Lawyerlinq launched Lawyerlinq Legal AI, helping clients and other organisations make AI work for them, powered by the largest legal AI and legal ops specialist pool in Europe. We bring together specialists in legal ops, legal engineering, legal design, legal tech and legal AI, backed by Lawyerlinq’s existing network.
The launch is grounded in a year of conversations with dozens of in-house legal teams, through workshops, strategy sessions with general counsel and industry events. A clear pattern emerged. AI is already in daily use in almost every team, yet far fewer have truly set it up. Ownership, quality control and governance tend to be handled on the side, next to the real work.
The bottleneck is rarely the technology. A tool will not fix a broken process, and the disappointment that sometimes follows an AI rollout usually traces back to missing process design and ownership rather than to the software. The teams that pull ahead start with the question instead of the tool: which process costs the most time, where does quality slip, what would they do differently if capacity were not a constraint. AI is the spark, the real change is operational, and that is what the pool is built around.

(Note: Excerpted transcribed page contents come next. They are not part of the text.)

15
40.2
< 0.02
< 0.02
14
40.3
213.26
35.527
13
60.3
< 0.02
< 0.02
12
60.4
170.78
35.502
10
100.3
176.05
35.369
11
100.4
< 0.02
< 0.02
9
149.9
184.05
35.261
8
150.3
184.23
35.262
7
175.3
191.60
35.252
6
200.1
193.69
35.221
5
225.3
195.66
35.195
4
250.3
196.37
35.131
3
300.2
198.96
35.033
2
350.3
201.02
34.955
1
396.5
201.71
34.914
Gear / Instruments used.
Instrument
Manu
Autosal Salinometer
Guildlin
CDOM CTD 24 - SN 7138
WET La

That insight shapes how the pool is formed. It combines senior specialists for strategy and direction with operational talent for execution and for building the workflows that teams use day to day. The operational layer deliberately includes a new generation of legal workflow builders, which keeps hands-on implementation work accessible for clients. The mix lets Lawyerlinq take on everything from a single focused workshop to large-scale projects at major corporates.
It also reflects how the conversation is moving up the agenda. Deciding how and where to use AI touches ethics, quality and confidentiality, which makes it a strategic question for legal leadership rather than a job for the IT department. As AI absorbs more of the repetitive work, the value of a legal team increasingly sits in judgment, nuance and how smartly its processes are designed.
“I have spent close to twenty years redesigning legal services, with WeLegal and Lawyerlinq, and this feels like the natural next step,” says Marijn Rooijmans, founder of Lawyerlinq. “Doing something with AI is rarely a technology problem. It is a question of how you organise legal work. The teams that pull ahead are the ones that start with the question, not the tool, and that is exactly what we built the pool to help with.”
“After sitting down with more than thirty legal teams, one thing stood out,” says Martijn Hoogewerf, Head of Growth and Legal AI Lead at Lawyerlinq. “The teams that pull ahead start with the question, not the tool, and then they learn to act on it themselves. That is why so much of our work is hands-on: we run prompting workshops, and in our latest sessions general counsel built their own workflows, from contract automation to a legal assistant. The aim is teams that keep building long after we step out, independent rather than dependent.”
Demand for this kind of support is rising fast. “We see it across our clients: a growing need for these profiles and for hands-on help in actually getting there,” says Maarten Hagen, co-founder of Lawyerlinq. “Legal teams see the potential benefits of AI. What they are looking for is people who can help them make it happen, not just advise from the sidelines. This pool answers that need directly.”
There are two ways to put this pooled legal AI expertise to work. Lawyerlinq coordinates the project and delivers a working solution, drawing on the pool to build it, or we help you select and engage the right individual professional on an interim, SOW or fractional basis. The work runs from strategy and process optimisation to building workflows, tools and AI, with training and governance where you need them. As with every Lawyerlinq pool, contracting, compliance and payment run through us.